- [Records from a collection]
══════════════════════════════
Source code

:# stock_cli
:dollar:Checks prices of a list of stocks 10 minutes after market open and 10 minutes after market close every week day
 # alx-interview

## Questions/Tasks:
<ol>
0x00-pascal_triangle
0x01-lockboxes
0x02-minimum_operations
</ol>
══════════════════════════════
- [WHAT IS REQUIRED]
Write out all of the entries above, exactly and in full.

- [EXERCISE ANSWER]
Source code

:# stock_cli
:dollar:Checks prices of a list of stocks 10 minutes after market open and 10 minutes after market close every week day
 # alx-interview

## Questions/Tasks:
<ol>
0x00-pascal_triangle
0x01-lockboxes
0x02-minimum_operations
</ol>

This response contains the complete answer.